Roland Grünberg, graveur et illustrateur

Roland Grünberg, Aux ouvertures de l’automne,
aquarelle et encre ,8 x 13 cm (1964)


Roland Grünberg, berceuse de la terre-mère, lithographie, 66 x 79 cm (1981)

L’homme de cendre et de lumière : ce fut un beau titre au fronton de l’exposition que consacra le Conseil Départemental de Meurthe-et-Moselle en 2018 au graveur et illustrateur Roland Grünberg, qui vient de s’éteindre à l’âge de 88 ans.
Artiste, homme aux talents multiples et au cœur de maints évènements culturels pendant plus de quatre décennies, il marquera de son empreinte Nancy qui fut sa ville d’attache, au gré de ses implications créatrices dans la cité ducale. La presse s’en est fait l’écho : aux côtés de Jack Lang dès 1963 lors du festival mondial de théâtre, dans l’effervescence du festival Nancy Jazz Pulsations en 1973 et années suivantes, et dès 1981, année fondatrice de la Biennale Internationale de l’Image de Nancy.
Cette exposition de 2018 fut un point d’orgue dans la rétrospective de sa carrière polymorphe, et la sélection de 150 œuvres parmi sa profusion créatrice de dessins, gravures affiches, photographies et décors ne fut pas aisée. Elle s’attacha bien sûr à décrire son implication pleine et entière à l’édition inaugurale du festival Nancy Jazz Pulsations, lui qui était homme d’images et passionné de jazz. Il fut le créateur de l’affiche, co-auteur du journal du festival, et même concepteur de chars de parade faits de grillage et papiers mâchés, qui défilèrent dans les rues de Nancy.

Ci-dessus : Portrait de Roland Grünberg, (Bibliothèques Universitaires de Lorraine – 2017)
Roland Grünberg, Projet de char pour la street-parade du Festival NJP 73,
crayon de couleur et stylo sur papier, acquisition Bibliothèques de Nancy.
Roland Grünberg, Portrait de Louis Armstrong, dessin encre sur papier,
acquisition Bibliothèques de Nancy.
Roland Grünberg, Comme un loup parmi les chiens, sérigraphie, 38 x 27,5 cm (2004)

L’exposition retraça le parcours humaniste de Roland Grünberg, né en 1933 à Strasbourg d’une famille juive originaire de Pologne qui dut se cacher pendant la guerre pour fuir les persécutions nazies. Grand voyageur, autodidacte et homme de cultures multiples, il suivit à Nancy le cursus de nombreux enseignements universitaires (lettres, sciences, sciences humaines et médecine, entre autres). Il intégra l’Ecole Nationale des Beaux-Arts de Nancy de 1957 à 1959, se consacra à l’enseignement avant d’exercer pleinement son art de graveur et d’illustrateur dont de nombreux musées gardent témoignage. Tout un savoir qu’il transmettait aussi par la voie des réseaux associatifs et congrès scientifiques. Réalisateur de décors et costumes, il était très impliqué dans le renouveau théâtral de Pologne des années 60 autour d’Adam Mickiewicz, dont il était l’ami. Nourri dès l’enfance de la culture juive et des folklores d’Europe centrale, il aimait en représenter ses penseurs et musiciens.

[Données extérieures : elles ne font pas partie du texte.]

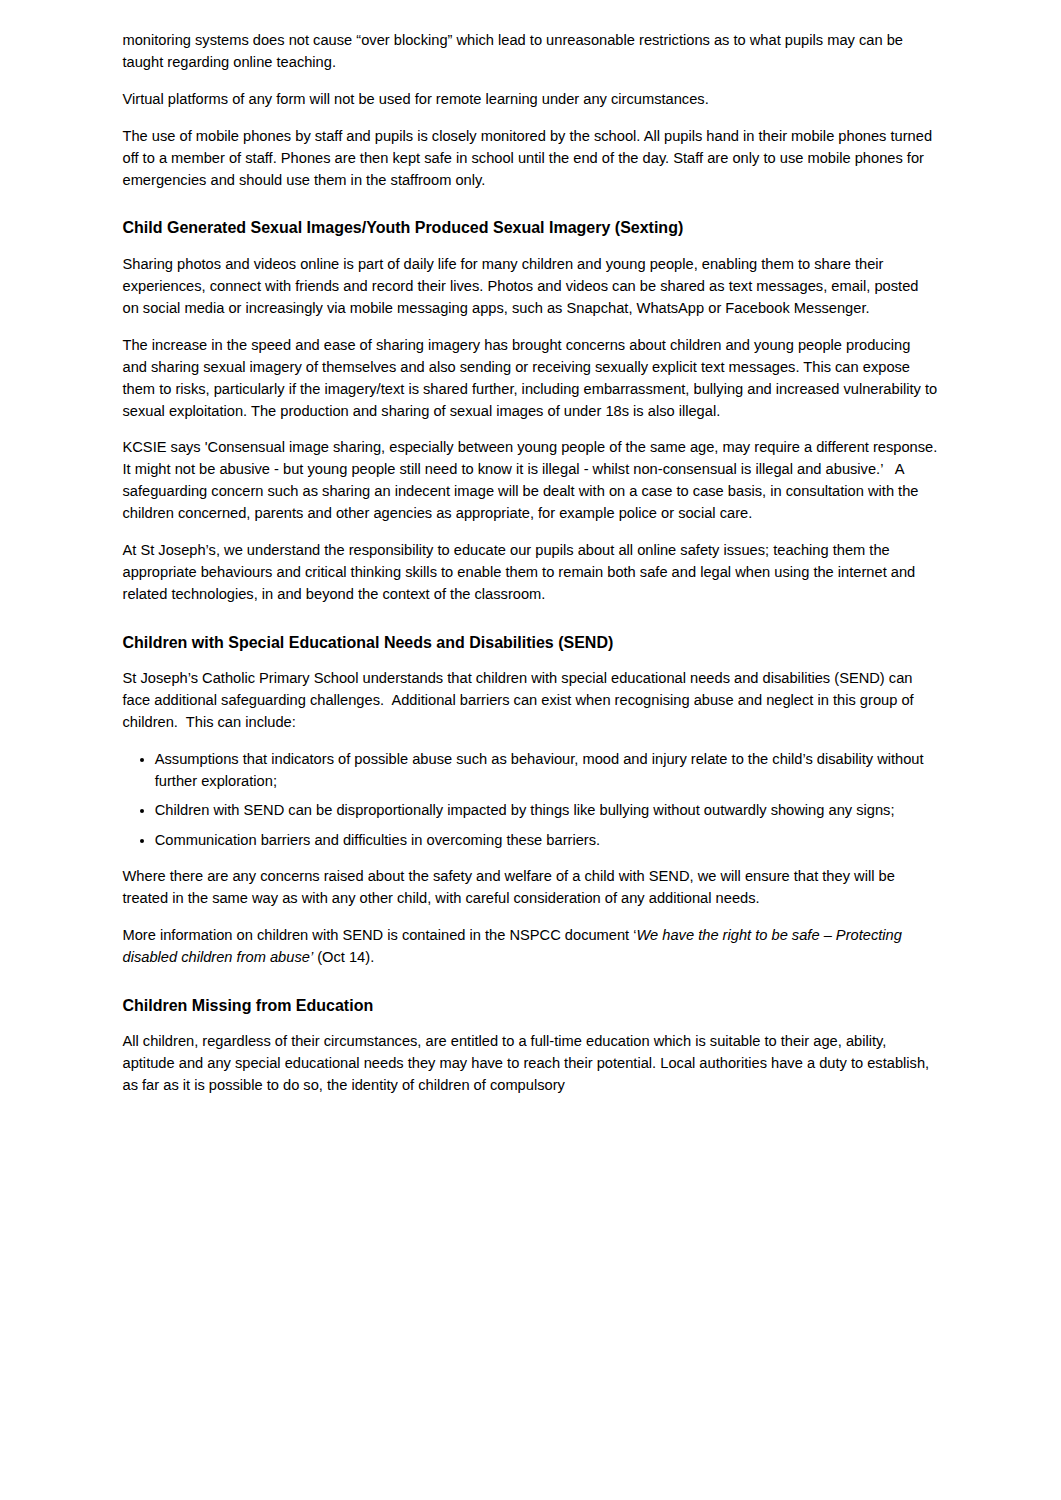monitoring systems does not cause “over blocking” which lead to unreasonable restrictions as to what pupils may can be taught regarding online teaching.
Virtual platforms of any form will not be used for remote learning under any circumstances.
The use of mobile phones by staff and pupils is closely monitored by the school. All pupils hand in their mobile phones turned off to a member of staff. Phones are then kept safe in school until the end of the day. Staff are only to use mobile phones for emergencies and should use them in the staffroom only.
Child Generated Sexual Images/Youth Produced Sexual Imagery (Sexting)
Sharing photos and videos online is part of daily life for many children and young people, enabling them to share their experiences, connect with friends and record their lives. Photos and videos can be shared as text messages, email, posted on social media or increasingly via mobile messaging apps, such as Snapchat, WhatsApp or Facebook Messenger.
The increase in the speed and ease of sharing imagery has brought concerns about children and young people producing and sharing sexual imagery of themselves and also sending or receiving sexually explicit text messages. This can expose them to risks, particularly if the imagery/text is shared further, including embarrassment, bullying and increased vulnerability to sexual exploitation. The production and sharing of sexual images of under 18s is also illegal.
KCSIE says 'Consensual image sharing, especially between young people of the same age, may require a different response. It might not be abusive - but young people still need to know it is illegal - whilst non-consensual is illegal and abusive.’ A safeguarding concern such as sharing an indecent image will be dealt with on a case to case basis, in consultation with the children concerned, parents and other agencies as appropriate, for example police or social care.
At St Joseph’s, we understand the responsibility to educate our pupils about all online safety issues; teaching them the appropriate behaviours and critical thinking skills to enable them to remain both safe and legal when using the internet and related technologies, in and beyond the context of the classroom.
Children with Special Educational Needs and Disabilities (SEND)
St Joseph’s Catholic Primary School understands that children with special educational needs and disabilities (SEND) can face additional safeguarding challenges. Additional barriers can exist when recognising abuse and neglect in this group of children. This can include:
Assumptions that indicators of possible abuse such as behaviour, mood and injury relate to the child’s disability without further exploration;
Children with SEND can be disproportionally impacted by things like bullying without outwardly showing any signs;
Communication barriers and difficulties in overcoming these barriers.
Where there are any concerns raised about the safety and welfare of a child with SEND, we will ensure that they will be treated in the same way as with any other child, with careful consideration of any additional needs.
More information on children with SEND is contained in the NSPCC document ‘We have the right to be safe – Protecting disabled children from abuse’ (Oct 14).
Children Missing from Education
All children, regardless of their circumstances, are entitled to a full-time education which is suitable to their age, ability, aptitude and any special educational needs they may have to reach their potential. Local authorities have a duty to establish, as far as it is possible to do so, the identity of children of compulsory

J’ai eu le plaisir de partager avec lui plusieurs expositions et travaux. Je garderai en mémoire l’accueil qu’il me réservait toujours dans son appartement-atelier du centre-ville. Une fois la porte d’entrée franchie, il convenait de suivre le sentier dégagé au sol entre un nombre infini de livres, feuillets, gravures et dessins, objets divers, marionnettes dont il était collectionneur avant de le rejoindre à sa table de travail, avec PC, double-écran… Et commençait le récit insatiable et passionnant de ses projets, et réflexions sur le monde.

Un monde personnel qu’il traduisait de son trait délié si caractéristique, nourri d’érudition, de symbolisme, de musique et de poésie, et de fantastique aussi qu’il enrichissait au prisme du monde animal et végétal. . Si proche en son essence de ces quelques mots reçus de Jean Cocteau depuis Marbella, dans une lettre datée de 1961, qu’il gardait précieusement : « Notre rôle consiste à consommer les noces du conscient et de l’inconscience d’où naissent les monstres délicieux de la poésie… »

Lui rendre hommage aujourd’hui, c’est accompagner ce texte de certaines gravures qu’il m’avait confiées, ou d’autres puisées sur le site Epitomé, qui présente un fin regard porté par l’équipe de la Bibliothèque Municipale de Nancy sur les œuvres de l’artiste acquises par la ville, enrichi d’un interview de l’artiste (*).